Thank you in advance.

--hubgitadi

Jul 25 '22 06:07 hubgitadi

The main difficulty here is that KeyBERT uses quite a different procedure from BERTopic and merging them would require some significant changes to both procedures.

Using KeyBERT directly, in place of c-TF-IDF, will likely result in overestimating representations since it then imitates, to a certain extent, centroid-based extraction whilst we are using a density-based clustering technique.

One thing that is in line with how both BERTopic and KeyBERT work is that you can use KeyBERT to generate candidate words/phrases for each document. Then, we could use c-TF-IDF to calculate the topic representations. This prevents centroid-based techniques at a topic level but does use it on a document level, which might be a bit more ideal.

In other words, you would have to perform the following:

Use KeyBERT to extract the keywords for each document
Convert all keywords to a single, flat list of candidate words that can be used in BERTopic
- This list will serve as the vocabulary of the CountVectorizer
Pass that list to a custom CountVectorizer: CountVectorizer(vocabulary=my_vocab)

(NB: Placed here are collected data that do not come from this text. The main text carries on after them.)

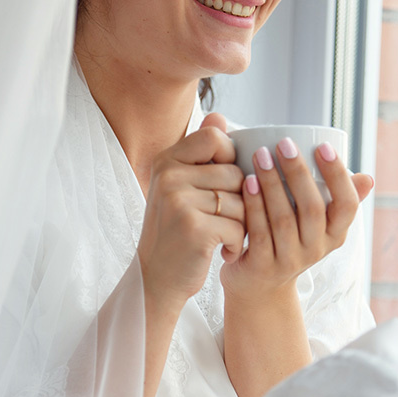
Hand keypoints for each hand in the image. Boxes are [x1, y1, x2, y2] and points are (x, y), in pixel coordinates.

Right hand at [138, 114, 245, 316]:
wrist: (156, 279)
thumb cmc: (176, 233)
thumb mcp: (181, 188)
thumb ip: (201, 154)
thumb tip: (220, 116)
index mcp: (166, 160)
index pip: (216, 138)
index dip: (232, 159)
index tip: (224, 186)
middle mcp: (169, 176)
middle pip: (236, 173)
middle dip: (240, 201)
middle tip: (223, 221)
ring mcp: (179, 201)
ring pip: (241, 201)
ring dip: (241, 225)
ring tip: (222, 237)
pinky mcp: (193, 228)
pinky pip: (238, 226)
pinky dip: (236, 244)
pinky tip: (221, 251)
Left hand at [220, 136, 373, 301]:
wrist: (259, 287)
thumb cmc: (289, 241)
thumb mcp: (317, 225)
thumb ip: (337, 199)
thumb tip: (367, 179)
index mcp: (335, 234)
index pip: (347, 206)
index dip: (337, 176)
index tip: (323, 147)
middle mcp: (316, 249)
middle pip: (312, 209)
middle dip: (298, 173)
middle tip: (284, 144)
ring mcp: (289, 260)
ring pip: (283, 219)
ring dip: (272, 184)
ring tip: (260, 156)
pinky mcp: (263, 267)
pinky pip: (259, 233)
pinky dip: (254, 205)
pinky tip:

I have not tested it out but it would be something like this:

# Extract candidates
keywords = kw_model.extract_keywords(doc)
flat_keywords = [k[0] for keyword in keywords for k in keyword]
flat_keywords = list(set(flat_keywords))

# Pass to BERTopic
vectorizer_model= CountVectorizer(vocabulary=flat_keywords)
topic_model = BERTopic(vectorizer_model=vectorizer_model)

Jul 25 '22 09:07 MaartenGr

Lovely, this would be an amazing thing to try.... let me try this and get back to you. Thank you for your prompt response.

Jul 25 '22 09:07 hubgitadi

Thank you Maarten, this is working. I am still analyzing the results, will keep you posted on this.

Aug 12 '22 07:08 hubgitadi